Look Around And Copy

Chances are, you’ve spent plenty of time browsing other seller’s listings, especially for homes in your area. Make a list of what do you like about the listings. Would that camera angle work with a room or the features of your home? Take some practice snapshots mimicking the techniques.

Beware the mindless joys of scrolling the internet looking admiring pretty pictures. For example, if your home doesn’t have a second story — don’t waste time admiring artful down-angle shots of staircases.

Pay attention to what doesn’t work. In other words, don’t skip looking at unappealing listings. Note what makes them ugly and be inspired not to copy whatever’s going on with those.

Set The Stage

There is no way to photograph a whole room in one picture so choose the most interesting features. You may need to rearrange furniture and reconsider decor. Always walk full circles around your subject and take a lot of shots. Avoid deciding on success through the viewfinder. Focus on quantity and you can worry about quality when you load everything onto your computer.

It’s fine to list without furniture but bear in mind that buyers are interested in a home, not a building. Play up a plain, outdated kitchen with a vase of bright colored flowers. Don’t bring them into sharp focus though. You want to include subtle depth to bare or less interesting rooms by taking pictures from different vantage points Add warmth to a stone fireplace with holiday pines.

Get The Light Right

Back to the photos you admired while browsing other listings. The best ones were light and bright, right? Home-buyers are almost always looking for that sense of space and openness. Sometimes the architecture of your home helps you out. High ceilings, big windows and bright walls may allow you get away with using natural lighting for your photo shoots. Whether or not that’s the case, always turn on indoor lights and open curtains. Take pictures when it’s sunny to get the most from daylight.

Neutral colors are best for open house because they appeal to a general mix of buyers. For image content, there’s more creative freedom to use bold colors in order to make your listing stand out on screen.

Human Eye Ratio

As much as possible, aim for horizontal or landscape orientation.
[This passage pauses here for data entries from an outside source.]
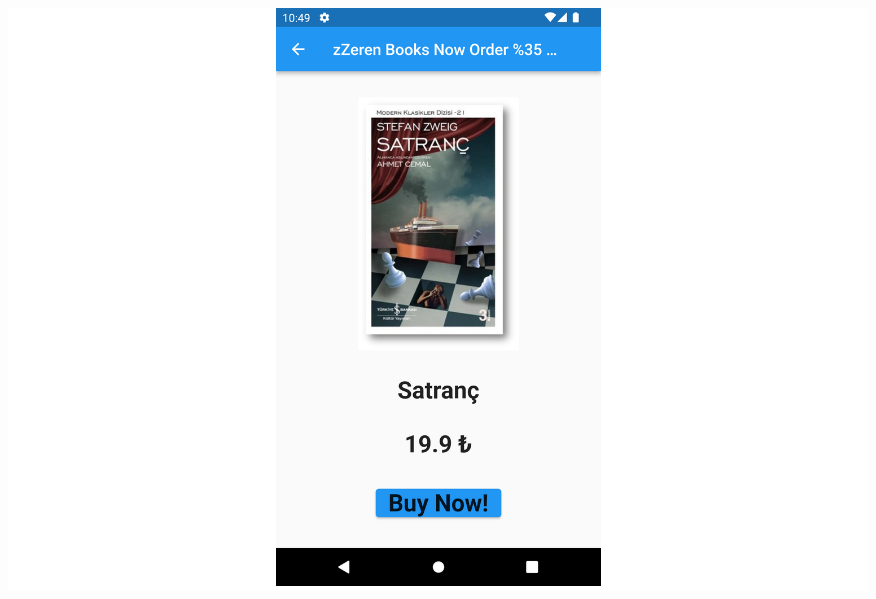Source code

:   <p align="center">
  <img src="https://github.com/sametTonbul/books_app/blob/main/Screenshot_1663627757.png" width="325" height="578" />
  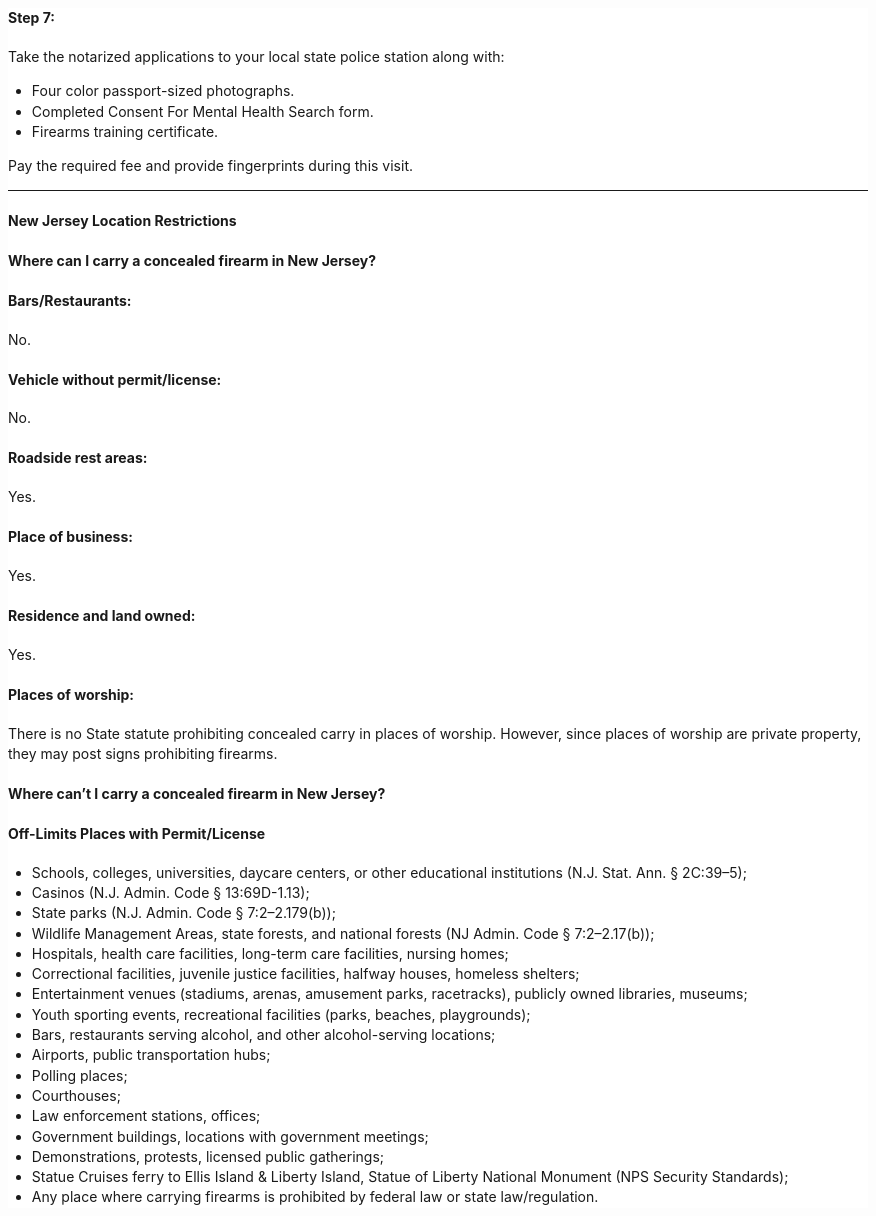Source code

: #### Step 7:

Take the notarized applications to your local state police station along with:

  * Four color passport-sized photographs.
  * Completed Consent For Mental Health Search form.
  * Firearms training certificate.



Pay the required fee and provide fingerprints during this visit.

* * *

#### New Jersey Location Restrictions

#### Where can I carry a concealed firearm in New Jersey?

#### Bars/Restaurants:

No.

#### Vehicle without permit/license:

No.

#### Roadside rest areas:

Yes.

#### Place of business:

Yes.

#### Residence and land owned:

Yes.

#### Places of worship:

There is no State statute prohibiting concealed carry in places of worship. However, since places of worship are private property, they may post signs prohibiting firearms.

#### Where can’t I carry a concealed firearm in New Jersey?

#### Off-Limits Places with Permit/License

  * Schools, colleges, universities, daycare centers, or other educational institutions (N.J. Stat. Ann. § 2C:39–5);
  * Casinos (N.J. Admin. Code § 13:69D-1.13);
  * State parks (N.J. Admin. Code § 7:2–2.179(b));
  * Wildlife Management Areas, state forests, and national forests (NJ Admin. Code § 7:2–2.17(b));
  * Hospitals, health care facilities, long-term care facilities, nursing homes;
  * Correctional facilities, juvenile justice facilities, halfway houses, homeless shelters;
  * Entertainment venues (stadiums, arenas, amusement parks, racetracks), publicly owned libraries, museums;
  * Youth sporting events, recreational facilities (parks, beaches, playgrounds);
  * Bars, restaurants serving alcohol, and other alcohol-serving locations;
  * Airports, public transportation hubs;
  * Polling places;
  * Courthouses;
  * Law enforcement stations, offices;
  * Government buildings, locations with government meetings;
  * Demonstrations, protests, licensed public gatherings;
  * Statue Cruises ferry to Ellis Island & Liberty Island, Statue of Liberty National Monument (NPS Security Standards);
  * Any place where carrying firearms is prohibited by federal law or state law/regulation.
The human eye is a lens that sees in a 4:3 aspect. If you stick with that ratio and keep compositions tight — you’ll get the appearance of space rather than minute details. Watch some YouTube videos or read up on wide-angle techniques based on your camera’s zoom features. This is especially important when it comes to exterior shots.

If your lawn could use a trim or the hedges a haircut — take care of it. Unlike the indoors, however, it’s less necessary to have outdoor furniture; you can still make the exterior look inviting and welcoming. Zoom out and focus in on a tidy garden or the generous acreage of your property.

Want to get those impressive aerial shots? Start shopping for drone. If you’ve got the money for it, it’s probably worth the investment. It’s the only way to create those increasingly popular fly-over property videos or interactive video walkthroughs.

Depersonalize

For open house, you would never leave your mantle adorned with family photos, holiday decor, or anything personal. (Amazingly, people make this mistake all the time!) The same goes for your real estate photos. It’s helpful to get a second pair of eyes on the scene before you start taking pictures with refrigerator magnets and kids’ art still on the walls. Since it’s your home, you may have overlooked these things.

Don’t Stress

Picture-taking for a great property listing shouldn’t be stressful. Nor does it have to be overly complicated. Honestly, there’s always a “better picture” for the even your best shot. But don’t let the “rule of thirds” or the “golden mean” stop you from trying different things. Photography is produced by humans, for humans after all.

Be proud of your work once you’ve listed your property online. If you’re getting a lot of attention but not a lot of offers, there’s probably a bigger reason apart from your photography efforts. Turns out, 90% of home sellers are asking for too much. But that’s up to you and your agent.

Remember, great real estate photography is crucial to generating the interest but it’s only the first step in the home selling process.